■ **Exercise requirements**: Transcribe the records below exactly, from their first line through the line containing "protein positivity is". Omit every line after it.

■ **Raw data**:
——————————

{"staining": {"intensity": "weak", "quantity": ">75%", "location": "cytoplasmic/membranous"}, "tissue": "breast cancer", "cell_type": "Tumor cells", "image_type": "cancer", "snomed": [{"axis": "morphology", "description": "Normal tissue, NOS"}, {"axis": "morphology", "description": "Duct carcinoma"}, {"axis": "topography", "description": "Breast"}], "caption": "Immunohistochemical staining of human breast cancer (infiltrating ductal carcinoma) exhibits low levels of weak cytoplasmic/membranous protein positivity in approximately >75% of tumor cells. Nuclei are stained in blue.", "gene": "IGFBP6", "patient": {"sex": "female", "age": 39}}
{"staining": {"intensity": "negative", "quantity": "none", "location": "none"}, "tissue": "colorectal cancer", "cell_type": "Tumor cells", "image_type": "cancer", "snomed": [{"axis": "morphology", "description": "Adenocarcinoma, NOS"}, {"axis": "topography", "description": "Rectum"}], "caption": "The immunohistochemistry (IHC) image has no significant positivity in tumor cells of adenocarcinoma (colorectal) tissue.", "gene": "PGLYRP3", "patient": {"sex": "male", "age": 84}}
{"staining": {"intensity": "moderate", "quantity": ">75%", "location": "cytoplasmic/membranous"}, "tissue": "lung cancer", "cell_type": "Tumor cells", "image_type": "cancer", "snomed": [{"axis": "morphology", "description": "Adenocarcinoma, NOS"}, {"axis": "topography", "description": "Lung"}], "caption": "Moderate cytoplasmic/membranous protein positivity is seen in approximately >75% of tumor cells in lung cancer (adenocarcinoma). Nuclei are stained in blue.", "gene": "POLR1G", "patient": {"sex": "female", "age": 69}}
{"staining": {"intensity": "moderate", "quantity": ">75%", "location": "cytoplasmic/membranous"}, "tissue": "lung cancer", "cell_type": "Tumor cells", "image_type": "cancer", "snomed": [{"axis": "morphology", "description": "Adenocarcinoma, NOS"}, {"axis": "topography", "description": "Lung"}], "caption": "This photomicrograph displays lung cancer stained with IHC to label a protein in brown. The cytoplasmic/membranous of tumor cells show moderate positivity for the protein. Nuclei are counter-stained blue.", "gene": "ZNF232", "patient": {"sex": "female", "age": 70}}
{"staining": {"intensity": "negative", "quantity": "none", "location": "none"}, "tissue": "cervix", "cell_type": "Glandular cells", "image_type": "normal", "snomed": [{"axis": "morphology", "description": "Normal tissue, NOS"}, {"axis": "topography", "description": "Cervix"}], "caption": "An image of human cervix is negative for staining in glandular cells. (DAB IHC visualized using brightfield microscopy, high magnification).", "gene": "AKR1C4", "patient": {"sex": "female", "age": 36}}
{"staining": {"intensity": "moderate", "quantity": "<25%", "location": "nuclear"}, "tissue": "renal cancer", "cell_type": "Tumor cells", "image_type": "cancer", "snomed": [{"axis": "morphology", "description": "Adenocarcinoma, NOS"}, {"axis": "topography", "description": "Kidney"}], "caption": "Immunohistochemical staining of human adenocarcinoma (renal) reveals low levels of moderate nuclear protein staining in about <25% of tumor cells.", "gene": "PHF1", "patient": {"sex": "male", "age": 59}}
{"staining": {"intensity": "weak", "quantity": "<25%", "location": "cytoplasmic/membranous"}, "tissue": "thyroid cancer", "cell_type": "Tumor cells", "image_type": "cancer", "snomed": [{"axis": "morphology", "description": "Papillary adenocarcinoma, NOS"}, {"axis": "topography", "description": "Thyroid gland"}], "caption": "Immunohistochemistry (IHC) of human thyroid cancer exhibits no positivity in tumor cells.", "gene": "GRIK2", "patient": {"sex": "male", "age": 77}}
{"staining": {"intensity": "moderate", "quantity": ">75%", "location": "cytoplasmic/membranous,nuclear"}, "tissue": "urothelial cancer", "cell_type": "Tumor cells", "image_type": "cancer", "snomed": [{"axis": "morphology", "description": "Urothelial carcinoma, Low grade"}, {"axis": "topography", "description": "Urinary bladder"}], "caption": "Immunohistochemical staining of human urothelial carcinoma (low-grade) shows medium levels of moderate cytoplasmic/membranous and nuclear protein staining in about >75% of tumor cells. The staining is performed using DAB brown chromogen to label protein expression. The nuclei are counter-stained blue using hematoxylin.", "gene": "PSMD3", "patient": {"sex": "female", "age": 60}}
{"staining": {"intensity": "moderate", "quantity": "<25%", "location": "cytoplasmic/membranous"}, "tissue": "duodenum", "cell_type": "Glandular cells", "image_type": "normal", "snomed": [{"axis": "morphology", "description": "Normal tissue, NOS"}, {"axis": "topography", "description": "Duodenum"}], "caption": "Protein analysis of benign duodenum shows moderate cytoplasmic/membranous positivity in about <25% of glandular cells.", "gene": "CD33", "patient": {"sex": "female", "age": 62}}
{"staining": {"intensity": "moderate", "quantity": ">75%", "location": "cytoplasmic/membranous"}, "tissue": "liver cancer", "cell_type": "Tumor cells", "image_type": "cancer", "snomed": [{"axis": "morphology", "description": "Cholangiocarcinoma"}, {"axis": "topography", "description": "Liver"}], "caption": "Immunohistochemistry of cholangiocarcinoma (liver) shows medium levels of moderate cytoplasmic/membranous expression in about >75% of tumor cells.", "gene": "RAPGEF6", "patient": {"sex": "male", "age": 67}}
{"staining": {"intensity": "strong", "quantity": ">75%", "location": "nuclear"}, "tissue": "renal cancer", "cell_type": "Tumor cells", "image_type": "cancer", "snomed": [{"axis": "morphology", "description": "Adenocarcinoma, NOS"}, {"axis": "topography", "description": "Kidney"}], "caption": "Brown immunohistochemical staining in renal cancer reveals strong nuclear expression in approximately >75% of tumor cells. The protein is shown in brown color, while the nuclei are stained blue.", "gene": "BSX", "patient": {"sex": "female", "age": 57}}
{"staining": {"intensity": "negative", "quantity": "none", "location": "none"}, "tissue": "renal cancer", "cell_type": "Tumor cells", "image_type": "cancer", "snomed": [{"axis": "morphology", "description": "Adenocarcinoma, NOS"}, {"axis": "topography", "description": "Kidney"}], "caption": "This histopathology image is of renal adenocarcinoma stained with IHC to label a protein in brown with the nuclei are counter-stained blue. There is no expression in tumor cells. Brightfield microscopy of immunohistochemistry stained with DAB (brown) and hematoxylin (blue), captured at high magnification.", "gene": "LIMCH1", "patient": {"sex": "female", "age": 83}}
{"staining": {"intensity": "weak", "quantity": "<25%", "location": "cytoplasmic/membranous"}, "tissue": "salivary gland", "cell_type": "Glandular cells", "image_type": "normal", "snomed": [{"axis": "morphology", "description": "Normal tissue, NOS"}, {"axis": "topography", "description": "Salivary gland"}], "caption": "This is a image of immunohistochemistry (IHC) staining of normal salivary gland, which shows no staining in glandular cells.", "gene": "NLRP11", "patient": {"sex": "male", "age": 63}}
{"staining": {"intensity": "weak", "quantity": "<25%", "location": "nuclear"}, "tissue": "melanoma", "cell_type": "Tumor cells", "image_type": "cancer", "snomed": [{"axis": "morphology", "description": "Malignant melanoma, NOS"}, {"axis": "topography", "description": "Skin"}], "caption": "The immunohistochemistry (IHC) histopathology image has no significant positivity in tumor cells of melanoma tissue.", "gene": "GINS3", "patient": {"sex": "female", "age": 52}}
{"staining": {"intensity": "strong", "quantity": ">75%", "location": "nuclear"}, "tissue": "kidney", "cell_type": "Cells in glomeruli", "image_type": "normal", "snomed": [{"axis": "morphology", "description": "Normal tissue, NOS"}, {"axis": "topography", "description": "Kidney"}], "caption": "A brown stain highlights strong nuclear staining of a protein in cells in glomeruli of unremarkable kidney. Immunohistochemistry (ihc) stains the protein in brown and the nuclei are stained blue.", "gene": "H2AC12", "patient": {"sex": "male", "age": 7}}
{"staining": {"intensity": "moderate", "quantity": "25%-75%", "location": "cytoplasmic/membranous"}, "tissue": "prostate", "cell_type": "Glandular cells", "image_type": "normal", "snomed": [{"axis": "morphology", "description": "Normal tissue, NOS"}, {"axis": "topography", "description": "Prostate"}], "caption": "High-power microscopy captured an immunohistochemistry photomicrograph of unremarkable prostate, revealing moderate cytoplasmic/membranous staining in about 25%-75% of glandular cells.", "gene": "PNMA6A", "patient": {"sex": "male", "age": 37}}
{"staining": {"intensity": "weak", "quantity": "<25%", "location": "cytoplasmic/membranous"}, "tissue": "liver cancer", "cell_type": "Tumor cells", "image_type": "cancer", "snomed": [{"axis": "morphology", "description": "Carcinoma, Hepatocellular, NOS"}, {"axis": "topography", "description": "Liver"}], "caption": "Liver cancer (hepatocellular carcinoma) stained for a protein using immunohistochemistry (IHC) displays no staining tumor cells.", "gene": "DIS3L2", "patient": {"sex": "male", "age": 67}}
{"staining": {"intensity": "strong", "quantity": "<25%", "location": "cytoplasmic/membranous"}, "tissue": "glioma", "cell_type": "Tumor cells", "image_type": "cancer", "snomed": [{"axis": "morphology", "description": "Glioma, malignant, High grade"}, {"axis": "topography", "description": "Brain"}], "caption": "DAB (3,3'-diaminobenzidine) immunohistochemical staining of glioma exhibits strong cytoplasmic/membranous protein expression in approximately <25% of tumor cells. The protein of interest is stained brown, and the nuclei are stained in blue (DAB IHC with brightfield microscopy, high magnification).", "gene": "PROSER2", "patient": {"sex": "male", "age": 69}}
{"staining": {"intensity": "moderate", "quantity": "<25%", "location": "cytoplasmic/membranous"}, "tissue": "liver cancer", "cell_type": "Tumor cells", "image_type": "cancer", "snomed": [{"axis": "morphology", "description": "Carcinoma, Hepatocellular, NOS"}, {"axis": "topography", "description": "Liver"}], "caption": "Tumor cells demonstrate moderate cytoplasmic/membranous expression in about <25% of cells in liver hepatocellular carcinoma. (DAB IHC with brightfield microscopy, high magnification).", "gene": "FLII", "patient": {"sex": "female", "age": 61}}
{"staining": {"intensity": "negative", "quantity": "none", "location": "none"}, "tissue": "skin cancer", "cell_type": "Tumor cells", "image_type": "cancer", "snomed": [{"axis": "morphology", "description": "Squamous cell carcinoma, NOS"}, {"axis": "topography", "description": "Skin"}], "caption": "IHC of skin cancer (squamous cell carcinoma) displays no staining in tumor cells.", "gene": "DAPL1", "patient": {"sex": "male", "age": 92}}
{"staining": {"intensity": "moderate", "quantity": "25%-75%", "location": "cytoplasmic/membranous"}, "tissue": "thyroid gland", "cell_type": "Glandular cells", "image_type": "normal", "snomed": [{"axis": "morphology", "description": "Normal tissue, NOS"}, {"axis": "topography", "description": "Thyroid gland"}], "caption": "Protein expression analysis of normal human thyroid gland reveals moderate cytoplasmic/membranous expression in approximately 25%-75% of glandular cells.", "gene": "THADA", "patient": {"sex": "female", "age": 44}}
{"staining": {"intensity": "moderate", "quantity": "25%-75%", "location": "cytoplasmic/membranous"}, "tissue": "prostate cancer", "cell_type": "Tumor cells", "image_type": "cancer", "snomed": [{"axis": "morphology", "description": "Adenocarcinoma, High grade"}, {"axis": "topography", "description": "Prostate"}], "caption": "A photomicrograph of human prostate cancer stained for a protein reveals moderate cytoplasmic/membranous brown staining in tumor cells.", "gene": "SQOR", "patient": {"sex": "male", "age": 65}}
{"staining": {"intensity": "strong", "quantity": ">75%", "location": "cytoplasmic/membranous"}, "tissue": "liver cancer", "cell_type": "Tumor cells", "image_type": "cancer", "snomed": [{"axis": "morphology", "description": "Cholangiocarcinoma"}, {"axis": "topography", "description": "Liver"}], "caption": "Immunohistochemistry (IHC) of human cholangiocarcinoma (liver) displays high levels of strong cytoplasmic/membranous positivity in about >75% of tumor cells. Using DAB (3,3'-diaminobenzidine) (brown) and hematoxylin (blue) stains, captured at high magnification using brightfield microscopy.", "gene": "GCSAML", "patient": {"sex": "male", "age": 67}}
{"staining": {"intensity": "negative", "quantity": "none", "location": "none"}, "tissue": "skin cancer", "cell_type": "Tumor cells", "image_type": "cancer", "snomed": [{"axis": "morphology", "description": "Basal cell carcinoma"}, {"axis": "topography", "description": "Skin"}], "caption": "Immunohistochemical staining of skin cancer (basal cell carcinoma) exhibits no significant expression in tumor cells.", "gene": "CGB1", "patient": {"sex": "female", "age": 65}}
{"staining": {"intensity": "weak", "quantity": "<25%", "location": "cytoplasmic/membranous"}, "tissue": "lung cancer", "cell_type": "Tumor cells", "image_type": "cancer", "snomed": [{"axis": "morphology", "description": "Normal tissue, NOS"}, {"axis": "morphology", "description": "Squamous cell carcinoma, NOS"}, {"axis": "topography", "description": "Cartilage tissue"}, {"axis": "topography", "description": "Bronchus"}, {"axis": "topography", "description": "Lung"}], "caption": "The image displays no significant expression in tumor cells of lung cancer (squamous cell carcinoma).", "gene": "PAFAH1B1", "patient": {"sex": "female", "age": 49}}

——————————

■ **Written response**:
{"staining": {"intensity": "weak", "quantity": ">75%", "location": "cytoplasmic/membranous"}, "tissue": "breast cancer", "cell_type": "Tumor cells", "image_type": "cancer", "snomed": [{"axis": "morphology", "description": "Normal tissue, NOS"}, {"axis": "morphology", "description": "Duct carcinoma"}, {"axis": "topography", "description": "Breast"}], "caption": "Immunohistochemical staining of human breast cancer (infiltrating ductal carcinoma) exhibits low levels of weak cytoplasmic/membranous protein positivity in approximately >75% of tumor cells. Nuclei are stained in blue.", "gene": "IGFBP6", "patient": {"sex": "female", "age": 39}}
{"staining": {"intensity": "negative", "quantity": "none", "location": "none"}, "tissue": "colorectal cancer", "cell_type": "Tumor cells", "image_type": "cancer", "snomed": [{"axis": "morphology", "description": "Adenocarcinoma, NOS"}, {"axis": "topography", "description": "Rectum"}], "caption": "The immunohistochemistry (IHC) image has no significant positivity in tumor cells of adenocarcinoma (colorectal) tissue.", "gene": "PGLYRP3", "patient": {"sex": "male", "age": 84}}
{"staining": {"intensity": "moderate", "quantity": ">75%", "location": "cytoplasmic/membranous"}, "tissue": "lung cancer", "cell_type": "Tumor cells", "image_type": "cancer", "snomed": [{"axis": "morphology", "description": "Adenocarcinoma, NOS"}, {"axis": "topography", "description": "Lung"}], "caption": "Moderate cytoplasmic/membranous protein positivity is seen in approximately >75% of tumor cells in lung cancer (adenocarcinoma). Nuclei are stained in blue.", "gene": "POLR1G", "patient": {"sex": "female", "age": 69}}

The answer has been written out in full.